Can you reproduce the project descriptions word for word, from "Cling projects" up to and including "(Windows installer included)."?

→ Passage for review:
+--
Expected Results: Develop a new C++ code checker tool,  possibly based on the Clang Static Analyzer, which is initially inplementing the set of ROOT code rules and is extendible to other set of rules for diffrent proejcts.  The current coding rules that will need to be implemented are listed here  http://root.cern.ch/root/nightly/codecheck/rules.html and results of the analysis should be presented in a easy and accessible way for developers to identify what rules has been violated by the latest commit to the repository. The existing tool (commercial) produces the following table   http://root.cern.ch/root/nightly/codecheck/codecheck.html

Mentor: Pere Mato, Olivier Couet

Requirements: Basic knowledge of C++, basic knowledge of Clang/Clang Static Analyzer

 

Code copy/paste detection

Description:The copy/paste is common programming practice. Most of the programmers start from a code snippet that already exists in the system and modify it to match their needs. Easily some of the code snippets end up being copied dozens of times, which leads to worse maintainability, understandability and logical design. Clang and clang's static analyzer provide all the building blocks to build a generic C/C++ copy/paste detector.
Expected results:Build a standalone tool or clang plugin being able to detect copy/pasted code. Lay the foundations of detection of slightly modified code (semantic analysis required). Implement tests for all the realized functionality. Prepare a final poster of the work and be ready to present it.
Required knowledge: Advanced C++, Basic knowledge of Clang/Clang Static Analyzer.

Mentor: Vasil Vasiliev

 

Cling projects

 

ROOT's new C++11 standard-compliant interpreter is Cling, an interpreter built on top of Clang (www.clang.llvm.org) and LLVM (www.llvm.org) compiler infrastructure. Cling is being developed at CERN as a standalone project. It is being integrated into the ROOT data analysis (root.cern.ch) framework, giving ROOT access to an C++11 standards compliant interpreter.

 

Cling bundle for most popular platforms

Description: Cling standalone is in fairly stable state. We'd like to ship it to the end users as a package through apt-get, yum and so on (Windows installer included).
Expected results:an automatic tool (script) wrapping newest version of cling into a 'installable' package and registering it in the repositories. Implement tests for all the realized functionality. Prepare a final poster of the work and be ready to present it.
Required knowledge:Basic knowledge of package managers, Shell, Bash, Python

Mentor: Vasil Vasiliev

 

Cling name autodetection and library autoloading

Description: We propose to improve Cling's interactive prompt to provide hints where the names are. Eg. [cling] std::vector a; error std::vector is missing. Please type #include Alongside with this we also would like a hint which library needs to be loaded.
Expected results: Be able to detect a missing include and its corresponding library. Implement tests for all the realized functionality. Prepare a final poster of the work and be ready to present it.
+--
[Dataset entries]
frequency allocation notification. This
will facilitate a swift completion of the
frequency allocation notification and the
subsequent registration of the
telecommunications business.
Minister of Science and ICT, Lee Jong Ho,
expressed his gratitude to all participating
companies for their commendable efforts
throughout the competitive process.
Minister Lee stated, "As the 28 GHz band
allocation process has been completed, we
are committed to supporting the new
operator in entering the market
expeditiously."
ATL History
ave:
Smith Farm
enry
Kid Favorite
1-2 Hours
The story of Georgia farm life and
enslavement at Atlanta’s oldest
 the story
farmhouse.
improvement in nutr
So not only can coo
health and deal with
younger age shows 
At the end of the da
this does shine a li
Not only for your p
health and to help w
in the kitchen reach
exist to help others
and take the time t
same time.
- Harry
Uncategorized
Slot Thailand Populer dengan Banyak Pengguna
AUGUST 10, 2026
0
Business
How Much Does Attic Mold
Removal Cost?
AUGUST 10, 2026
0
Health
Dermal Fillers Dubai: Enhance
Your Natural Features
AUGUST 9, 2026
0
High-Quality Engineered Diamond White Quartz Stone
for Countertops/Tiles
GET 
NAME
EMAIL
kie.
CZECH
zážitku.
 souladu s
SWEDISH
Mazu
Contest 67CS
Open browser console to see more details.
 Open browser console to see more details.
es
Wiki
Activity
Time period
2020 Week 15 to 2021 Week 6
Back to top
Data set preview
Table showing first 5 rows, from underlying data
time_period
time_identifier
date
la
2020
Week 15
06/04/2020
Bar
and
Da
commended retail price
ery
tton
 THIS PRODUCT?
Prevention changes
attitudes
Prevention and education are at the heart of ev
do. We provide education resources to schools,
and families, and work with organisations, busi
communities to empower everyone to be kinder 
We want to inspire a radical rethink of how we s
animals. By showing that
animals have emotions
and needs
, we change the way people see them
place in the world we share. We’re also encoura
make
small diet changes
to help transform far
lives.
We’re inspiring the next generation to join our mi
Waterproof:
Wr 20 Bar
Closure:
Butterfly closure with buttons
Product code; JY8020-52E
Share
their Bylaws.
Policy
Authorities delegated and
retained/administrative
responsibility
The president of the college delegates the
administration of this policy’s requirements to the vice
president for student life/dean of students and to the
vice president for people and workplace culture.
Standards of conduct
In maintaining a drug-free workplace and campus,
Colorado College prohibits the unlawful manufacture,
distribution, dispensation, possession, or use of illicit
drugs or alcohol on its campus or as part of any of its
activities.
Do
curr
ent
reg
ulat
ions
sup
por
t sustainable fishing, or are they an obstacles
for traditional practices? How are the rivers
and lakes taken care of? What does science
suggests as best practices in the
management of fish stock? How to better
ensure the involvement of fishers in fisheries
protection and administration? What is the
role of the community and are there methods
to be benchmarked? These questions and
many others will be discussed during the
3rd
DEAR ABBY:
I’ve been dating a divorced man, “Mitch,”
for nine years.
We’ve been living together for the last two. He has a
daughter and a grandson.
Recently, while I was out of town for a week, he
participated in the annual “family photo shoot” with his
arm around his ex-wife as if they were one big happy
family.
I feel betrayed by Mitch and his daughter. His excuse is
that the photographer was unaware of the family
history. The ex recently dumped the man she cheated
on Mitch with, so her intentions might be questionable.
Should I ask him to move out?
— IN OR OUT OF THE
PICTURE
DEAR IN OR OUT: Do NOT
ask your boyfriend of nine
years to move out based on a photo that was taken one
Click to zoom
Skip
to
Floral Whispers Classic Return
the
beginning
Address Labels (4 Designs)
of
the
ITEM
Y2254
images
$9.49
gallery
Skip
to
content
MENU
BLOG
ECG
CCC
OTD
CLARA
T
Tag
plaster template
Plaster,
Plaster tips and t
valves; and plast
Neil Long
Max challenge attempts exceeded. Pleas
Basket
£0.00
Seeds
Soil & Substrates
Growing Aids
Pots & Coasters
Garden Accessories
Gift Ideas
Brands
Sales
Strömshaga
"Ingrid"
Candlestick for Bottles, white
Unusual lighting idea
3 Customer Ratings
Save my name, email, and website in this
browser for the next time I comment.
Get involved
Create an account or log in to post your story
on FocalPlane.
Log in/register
+--
→ Written answer:
Cling projects

 

ROOT's new C++11 standard-compliant interpreter is Cling, an interpreter built on top of Clang (www.clang.llvm.org) and LLVM (www.llvm.org) compiler infrastructure. Cling is being developed at CERN as a standalone project. It is being integrated into the ROOT data analysis (root.cern.ch) framework, giving ROOT access to an C++11 standards compliant interpreter.

 

Cling bundle for most popular platforms

Description: Cling standalone is in fairly stable state. We'd like to ship it to the end users as a package through apt-get, yum and so on (Windows installer included).